● **TASK DETAILS**: In the micro fluid dispenser text, what two things do the dispensers use?

● **TEXT SHOWN**:
○ ○ ○ ○ ○

It is an object of the present invention to provide micro fluid dispensers using glass fibers and piezoelectric devices.

It is another object of the present invention to provide micro fluid dispensers using glass fibers and piezoelectric devices to be used ink printing devices.

SUMMARY OF THE INVENTION

BRIEF DESCRIPTION OF DRAWINGS

FIG. 1 is a view of a single glass tube and hollow glass fiber according to the present invention.

FIG. 2 is a perspective view of a piezoelectric element according to the present invention.

FIG. 3 is a schematic view of a multiple glass tube according to the present invention.

FIG. 4 is a perspective view of a plate configuration according to the present invention.

FIG. 5 is a schematic view of a plate configuration according to the present invention.

FIG. 6 is a schematic view of a plate configuration with grooves according to the present invention.

FIG. 7 is a schematic view of a nozzle assembly according to the present invention.

FIG. 8 is a schematic view of a nozzle assembly according to the present invention.

FIG. 9 is a schematic view of a nozzle assembly according to the present invention.

FIG. 10 is a schematic view of a nozzle assembly according to the present invention.

FIG. 11 is a schematic view of a nozzle assembly according to the present invention.

FIG. 12 is a schematic view of a nozzle assembly according to the present invention.

○ ○ ○ ○ ○

● **Saved entries**:
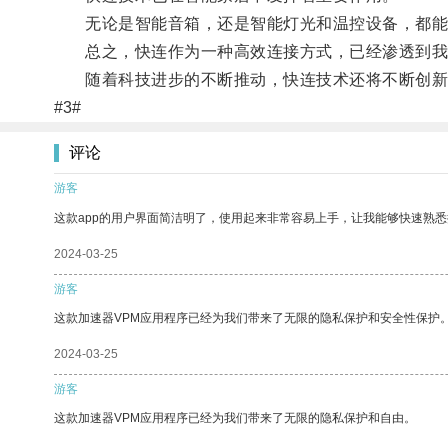
无论是智能音箱，还是智能灯光和温控设备，都能通
总之，快连作为一种高效连接方式，已经渗透到我
随着科技进步的不断推动，快连技术还将不断创新
#3#
评论
游客
这款app的用户界面简洁明了，使用起来非常容易上手，让我能够快速熟
2024-03-25
游客
这款加速器VPM应用程序已经为我们带来了无限的隐私保护和安全性保护
2024-03-25
游客
这款加速器VPM应用程序已经为我们带来了无限的隐私保护和自由。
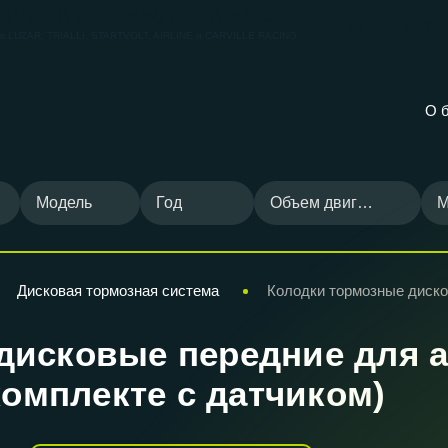
ВИЛЬШОП — ФИРМЕННЫЙ МАГАЗИН
КАРВИЛЬШОП
ов
LUZAR, TRIALLI, STARTVOLT, AIRLINE и CARVILLE RACING
О 
Модель
Год
Объем двигателя
М
Дисковая тормозная система
Колодки тормозные диск
дисковые передние для а
в комплекте с датчиком)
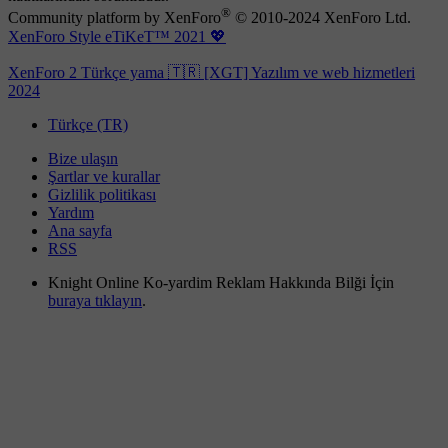
®
Community platform by XenForo
© 2010-2024 XenForo Ltd.
XenForo Style eTiKeT™ 2021 💖
XenForo 2 Türkçe yama 🇹🇷 [XGT] Yazılım ve web hizmetleri
2024
Türkçe (TR)
Bize ulaşın
Şartlar ve kurallar
Gizlilik politikası
Yardım
Ana sayfa
RSS
Knight Online Ko-yardim Reklam Hakkında Bilği İçin
buraya tıklayın
.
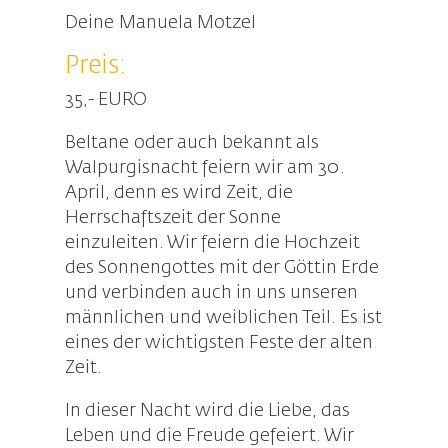
Deine Manuela Motzel
Preis:
35,- EURO
Beltane oder auch bekannt als
Walpurgisnacht feiern wir am 30.
April, denn es wird Zeit, die
Herrschaftszeit der Sonne
einzuleiten. Wir feiern die Hochzeit
des Sonnengottes mit der Göttin Erde
und verbinden auch in uns unseren
männlichen und weiblichen Teil. Es ist
eines der wichtigsten Feste der alten
Zeit.
In dieser Nacht wird die Liebe, das
Leben und die Freude gefeiert. Wir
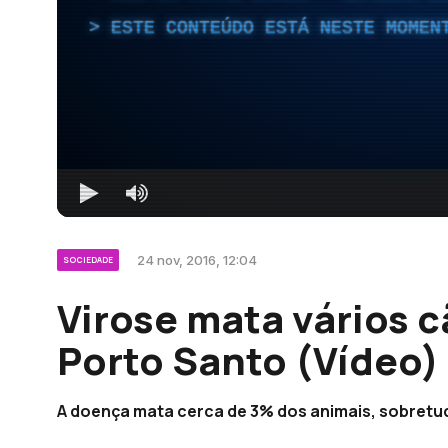
ESTE CONTEÚDO ESTÁ NESTE MOMEN
24 nov, 2016, 12:04
SOCIEDADE
Virose mata vários c
Porto Santo (Vídeo)
A doença mata cerca de 3% dos animais, sobretu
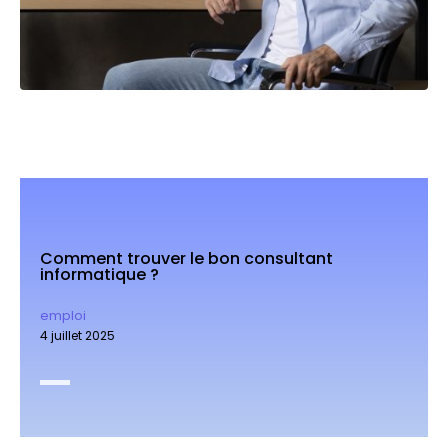
Comment trouver le bon consultant
informatique ?
emploi
4 juillet 2025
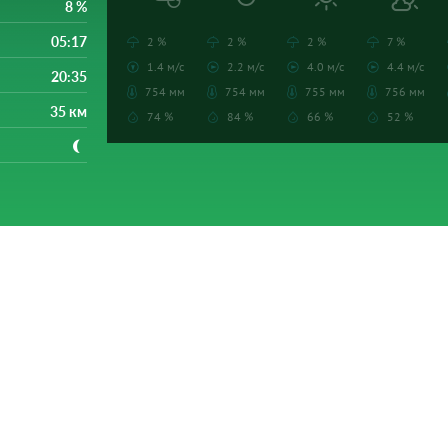
8 %
05:17
2 %
2 %
2 %
7 %
1.4 м/с
2.2 м/с
4.0 м/с
4.4 м/с
20:35
754 мм
754 мм
755 мм
756 мм
35 км
74 %
84 %
66 %
52 %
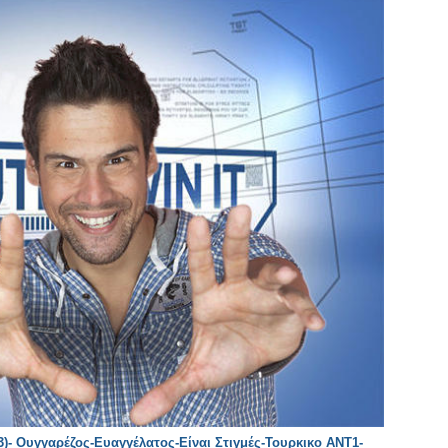
)- Ουγγαρέζος-Ευαγγέλατος-Είναι Στιγμές-Τουρκικο ΑΝΤ1-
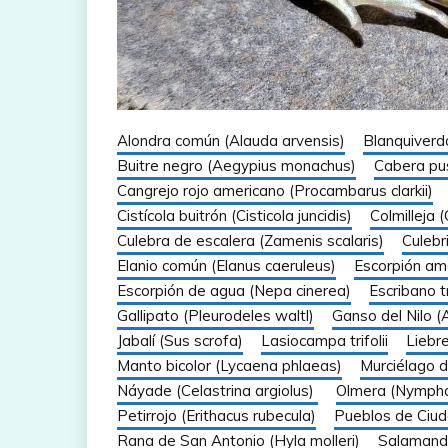
Alondra común (Alauda arvensis)
Blanquiverd
Buitre negro (Aegypius monachus)
Cabera pu
Cangrejo rojo americano (Procambarus clarkii)
Cistícola buitrón (Cisticola juncidis)
Colmilleja (
Culebra de escalera (Zamenis scalaris)
Culebri
Elanio común (Elanus caeruleus)
Escorpión ama
Escorpión de agua (Nepa cinerea)
Escribano t
Gallipato (Pleurodeles waltl)
Ganso del Nilo 
Jabalí (Sus scrofa)
Lasiocampa trifolii
Liebre
Manto bicolor (Lycaena phlaeas)
Murciélago d
Náyade (Celastrina argiolus)
Olmera (Nymphal
Petirrojo (Erithacus rubecula)
Pueblos de Ciud
Rana de San Antonio (Hyla molleri)
Salamand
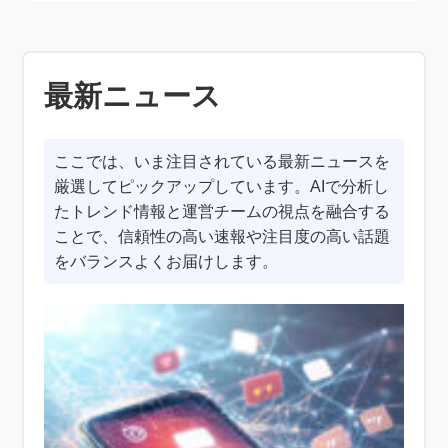
最新ニュース
ここでは、いま注目されている最新ニュースを
厳選してピックアップしています。AIで分析し
たトレンド情報と運営チームの視点を融合する
ことで、信頼性の高い速報や注目度の高い話題
をバランスよくお届けします。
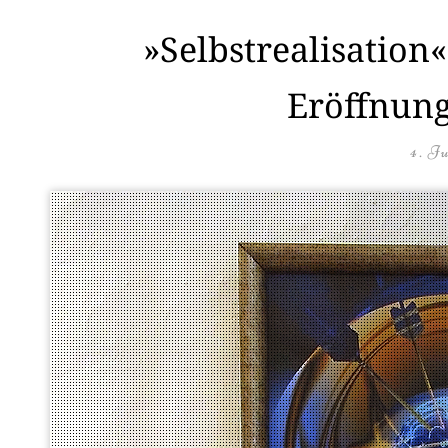
»Selbstrealisation
Eröffnung
4. J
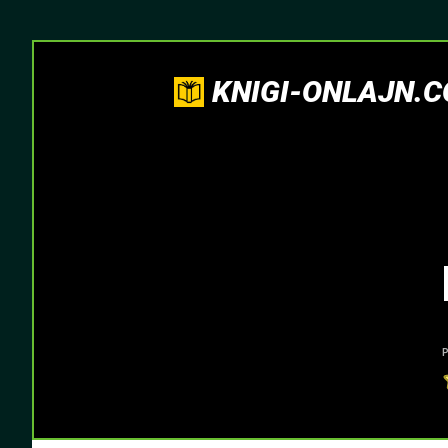
KNIGI-ONLAJN.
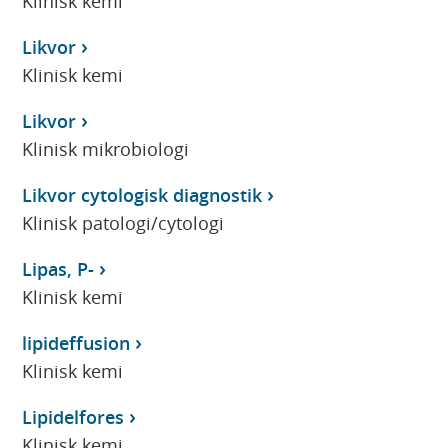
Klinisk kemi
Likvor
Klinisk kemi
Likvor
Klinisk mikrobiologi
Likvor cytologisk diagnostik
Klinisk patologi/cytologi
Lipas, P-
Klinisk kemi
lipideffusion
Klinisk kemi
Lipidelfores
Klinisk kemi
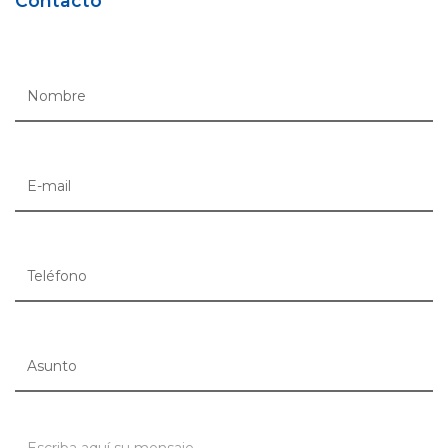
Contacto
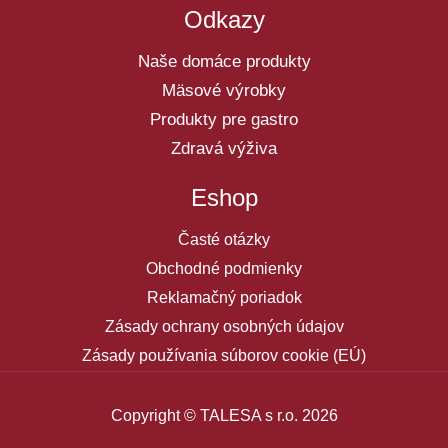
Odkazy
Naše domáce produkty
Mäsové výrobky
Produkty pre gastro
Zdravá výživa
Eshop
Časté otázky
Obchodné podmienky
Reklamačný poriadok
Zásady ochrany osobných údajov
Zásady používania súborov cookie (EÚ)
Copyright © TALESA s r.o. 2026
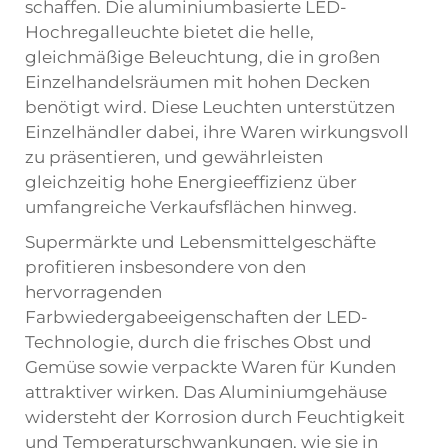
schaffen. Die aluminiumbasierte LED-
Hochregalleuchte bietet die helle,
gleichmäßige Beleuchtung, die in großen
Einzelhandelsräumen mit hohen Decken
benötigt wird. Diese Leuchten unterstützen
Einzelhändler dabei, ihre Waren wirkungsvoll
zu präsentieren, und gewährleisten
gleichzeitig hohe Energieeffizienz über
umfangreiche Verkaufsflächen hinweg.
Supermärkte und Lebensmittelgeschäfte
profitieren insbesondere von den
hervorragenden
Farbwiedergabeeigenschaften der LED-
Technologie, durch die frisches Obst und
Gemüse sowie verpackte Waren für Kunden
attraktiver wirken. Das Aluminiumgehäuse
widersteht der Korrosion durch Feuchtigkeit
und Temperaturschwankungen, wie sie in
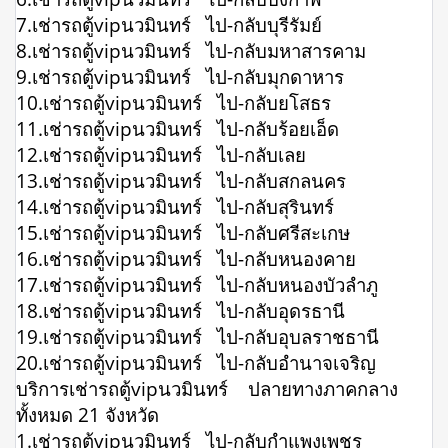
7.เช่ารถตู้vipนวมินทร์ ไป-กลับบุรีรัมย์
8.เช่ารถตู้vipนวมินทร์ ไป-กลับมหาสารคาม
9.เช่ารถตู้vipนวมินทร์ ไป-กลับมุกดาหาร
10.เช่ารถตู้vipนวมินทร์ ไป-กลับยโสธร
11.เช่ารถตู้vipนวมินทร์ ไป-กลับร้อยเอ็ด
12.เช่ารถตู้vipนวมินทร์ ไป-กลับเลย
13.เช่ารถตู้vipนวมินทร์ ไป-กลับสกลนคร
14.เช่ารถตู้vipนวมินทร์ ไป-กลับสุรินทร์
15.เช่ารถตู้vipนวมินทร์ ไป-กลับศรีสะเกษ
16.เช่ารถตู้vipนวมินทร์ ไป-กลับหนองคาย
17.เช่ารถตู้vipนวมินทร์ ไป-กลับหนองบัวลำภู
18.เช่ารถตู้vipนวมินทร์ ไป-กลับอุดรธานี
19.เช่ารถตู้vipนวมินทร์ ไป-กลับอุบลราชธานี
20.เช่ารถตู้vipนวมินทร์ ไป-กลับอำนาจเจริญ
บริการเช่ารถตู้vipนวมินทร์ ปลายทางภาคกลาง
ทั้งหมด 21 จังหวัด
1.เช่ารถตู้vipนวมินทร์ ไป-กลับกำแพงเพชร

○ ○ ○ ○ ○

● **SOLUTION FOR THIS PROBLEM**: Glass fibers and piezoelectric devices.